Além da eliminação do uso desnecessário do plástico, a reutilização das embalagens, em vez da utilização de recipientes de uso único, é um dos pilares da transformação cultural que os especialistas defendem para diminuir a circulação de plástico pelo mundo. A reciclagem entraria em último caso, quando não for mais possível evitar o uso de matérias-primas poluidoras. “A União Europeia já está prestes a implantar uma lei que vai taxar as empresas que não usarem apenas plásticos recicláveis em suas linhas de produção”, explica Thais.

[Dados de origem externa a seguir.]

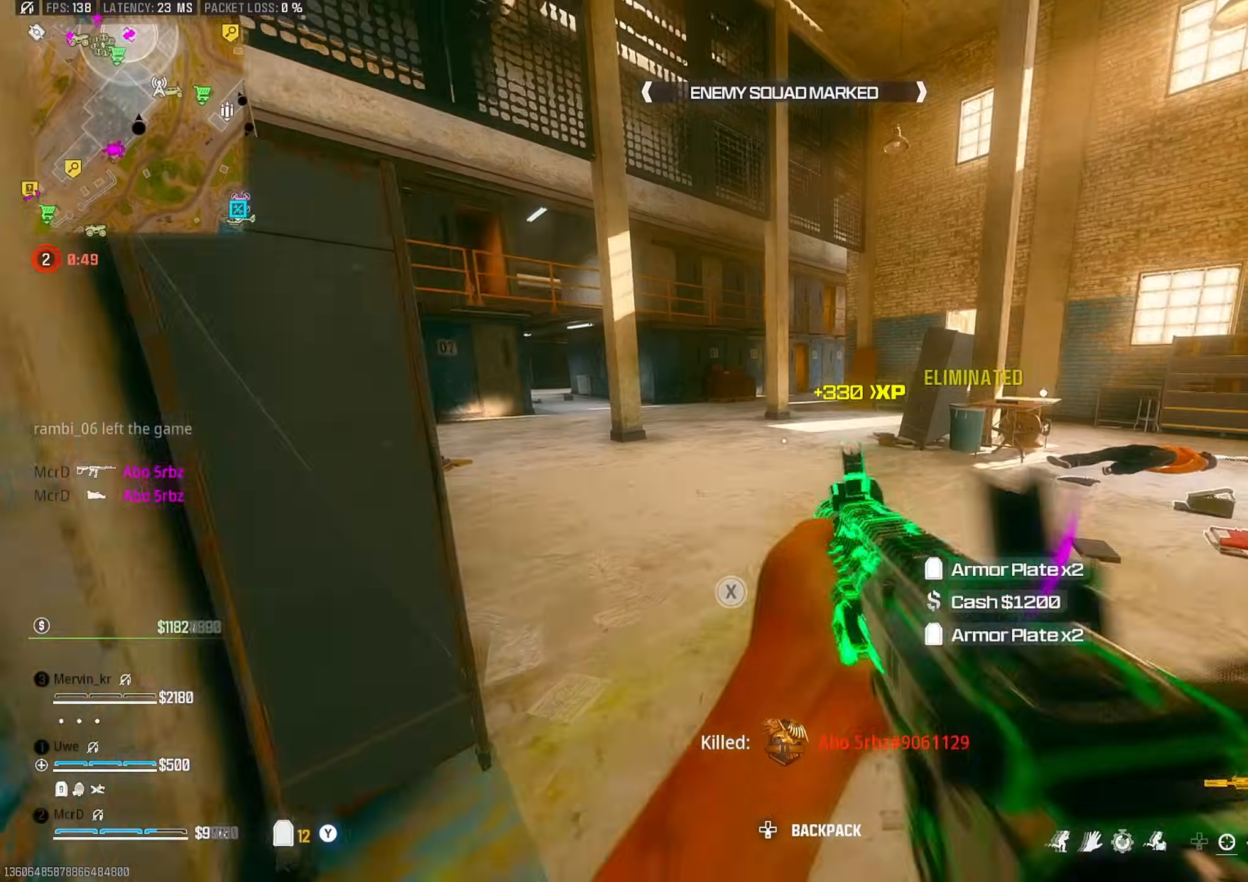
{"dt_ms": 500, "buttons": ["CROSS"], "left_stick": "up-right", "right_stick": "center", "events": [[83, "TRIANGLE", "up"], [100, "right_stick", "left"], [200, "right_stick", "center"], [250, "CIRCLE", "down"], [333, "CIRCLE", "up"], [367, "left_stick", "up-right"], [500, "CROSS", "down"]]}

Estudos encampados pela Fundação Ellen MacArthur reúnem várias iniciativas interessantes pelo mundo, seja do setor privado, do poder público ou do terceiro setor voltados para a implantação dos conceitos da economia circular. A plataforma chilena Algramo é uma delas. “A ideia é que o consumidor seja o dono da embalagem, que pode ser reutilizada para receber novamente o mesmo produto”, explica Thais.
Por meio de uma tecnologia embarcada em várias estações de recarregamento nas cidades, em Santiago ou outras grandes localidades mundiais onde a startup já tem contratos, os consumidores podem, por exemplo, encher novamente o mesmo galão usado para produtos de limpeza ou uma caixa de armazenamento de ração animal. A possibilidade de usos, segundo a empresa, são bastante variados.
Enquanto o setor privado encaminha soluções para tentar baixar a geração da poluição, o trabalho na outra ponta da cadeia também é fundamental. Os resultados obtidos desde 2008 pelo Instituto Ecofaxina mostram como o trabalho de quem se compromete a combater a poluição nos mares e rios do Brasil é árduo. As ações voluntárias desencadeadas pela equipe da ONG criada em Santos (SP) já reuniu, ao longo do tempo, mais de 3 mil pessoas. No total, quase 63 mil quilos de resíduos sólidos foram coletados de regiões como praias e mangues. É um peso equivalente ao de uma baleia cachalote com o seu filhotes no útero. De todo este material coletado, 67% é de origem plástica.
O fim da poluição por plásticos, a partir da tríade eliminação (dos plásticos necessários), circulação (dos produtos que forem realmente inevitáveis) e inovação (como o desenvolvimento de produtos que nem de embalagem precisam), só vai dar certo, além de uma concertação robusta a favor da causa, se houver investimento em iniciativas positivas. “No caso da Europa, a responsabilidade pelas embalagens colocadas no mercado é da própria indústria. Ela não é compartilhada com o poder público como ocorre no Brasil”, segundo Thais. Na nova economia do plástico, esse desenho de compartilhamento como o brasileiro, onde cabe aos governos aplicarem parte dos recursos para a solução de problemas, tende a retardar a implementação de soluções.